→ Work to be completed
The required answer is the data below, restated word for word with images omitted.

(Source data begins)

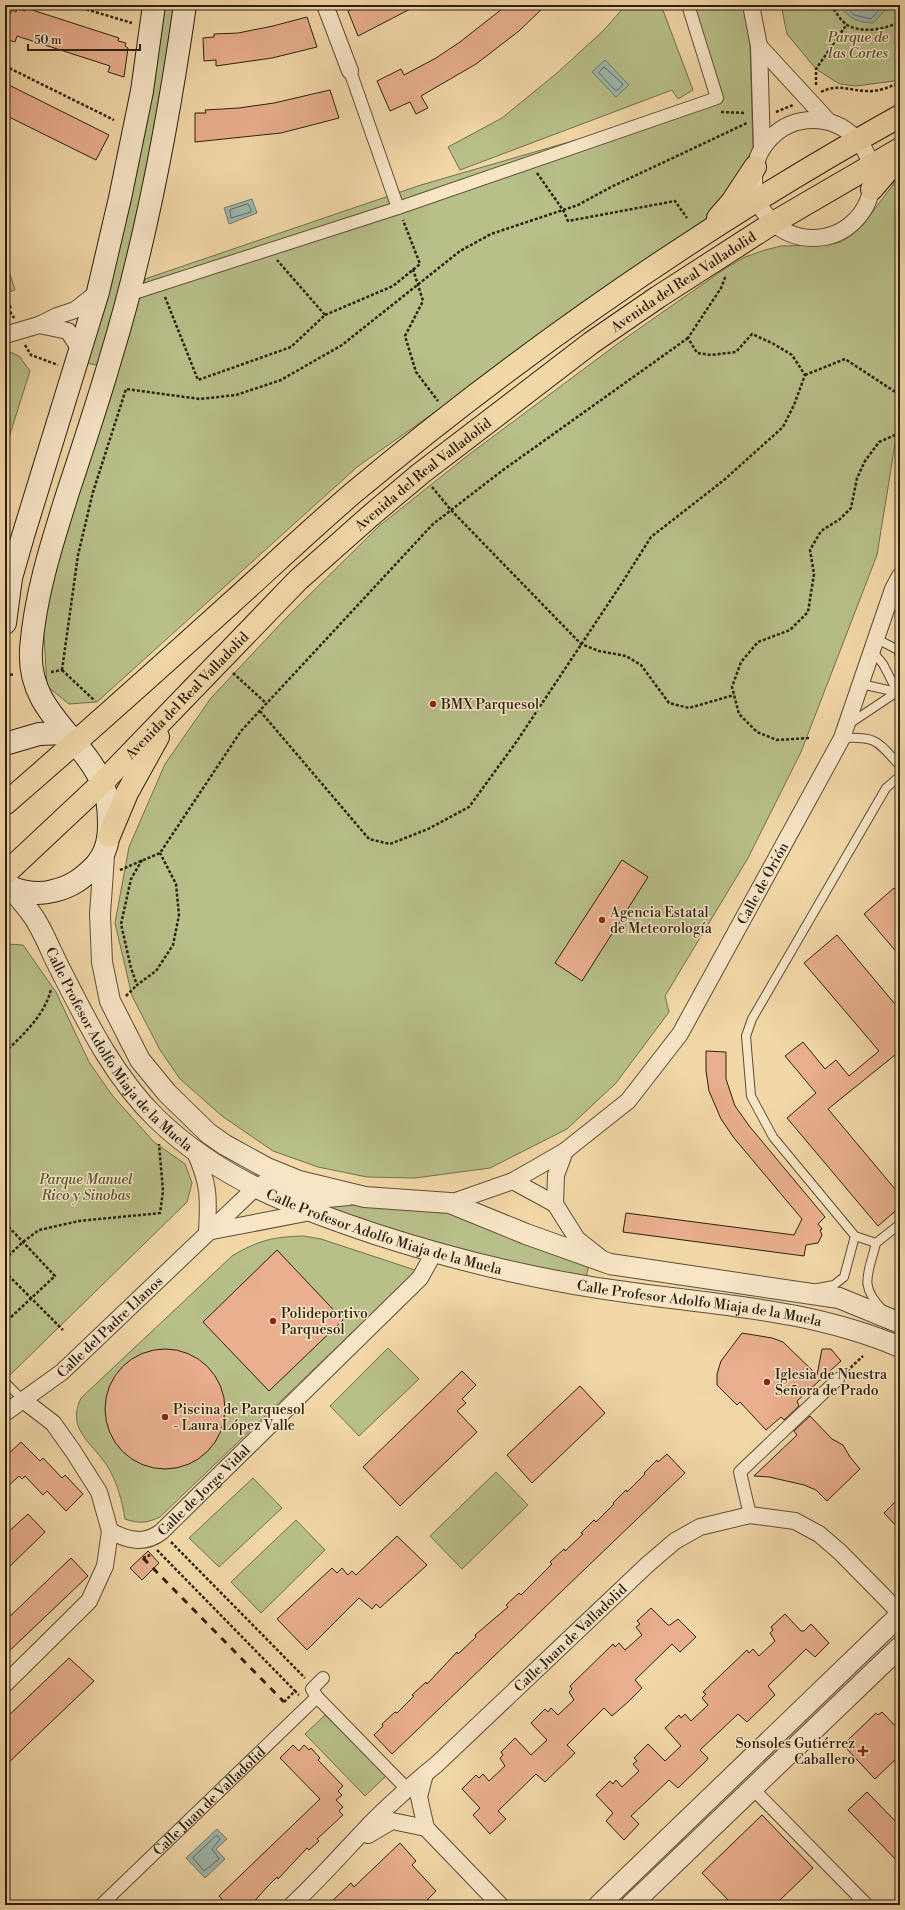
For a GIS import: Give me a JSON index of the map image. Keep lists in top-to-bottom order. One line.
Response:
{"streets":{"highway":["Avenida del Real Valladolid"],"street":["Calle de Orión","Calle Profesor Adolfo Miaja de la Muela","Calle del Padre Llanos","Calle de Jorge Vidal","Calle Juan de Valladolid"]},"crossings":[["Avenida del Real Valladolid","Calle Profesor Adolfo Miaja de la Muela"],["Calle de Orión","Calle Profesor Adolfo Miaja de la Muela"],["Calle Profesor Adolfo Miaja de la Muela","Calle del Padre Llanos"],["Calle Profesor Adolfo Miaja de la Muela","Calle de Jorge Vidal"]],"parks":["Parque de las Cortes","Parque Manuel Rico y Sinobas"],"places":{"other":["BMX Parquesol","Agencia Estatal de Meteorología","Polideportivo Parquesol","Iglesia de Nuestra Señora de Prado","Piscina de Parquesol - Laura López Valle"],"health":["Sonsoles Gutiérrez Caballero"]},"scale_bar":"50 m"}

(Source data ends)

→ Completed task
For a GIS import: Give me a JSON index of the map image. Keep lists in top-to-bottom order. One line.
Response:
{"streets":{"highway":["Avenida del Real Valladolid"],"street":["Calle de Orión","Calle Profesor Adolfo Miaja de la Muela","Calle del Padre Llanos","Calle de Jorge Vidal","Calle Juan de Valladolid"]},"crossings":[["Avenida del Real Valladolid","Calle Profesor Adolfo Miaja de la Muela"],["Calle de Orión","Calle Profesor Adolfo Miaja de la Muela"],["Calle Profesor Adolfo Miaja de la Muela","Calle del Padre Llanos"],["Calle Profesor Adolfo Miaja de la Muela","Calle de Jorge Vidal"]],"parks":["Parque de las Cortes","Parque Manuel Rico y Sinobas"],"places":{"other":["BMX Parquesol","Agencia Estatal de Meteorología","Polideportivo Parquesol","Iglesia de Nuestra Señora de Prado","Piscina de Parquesol - Laura López Valle"],"health":["Sonsoles Gutiérrez Caballero"]},"scale_bar":"50 m"}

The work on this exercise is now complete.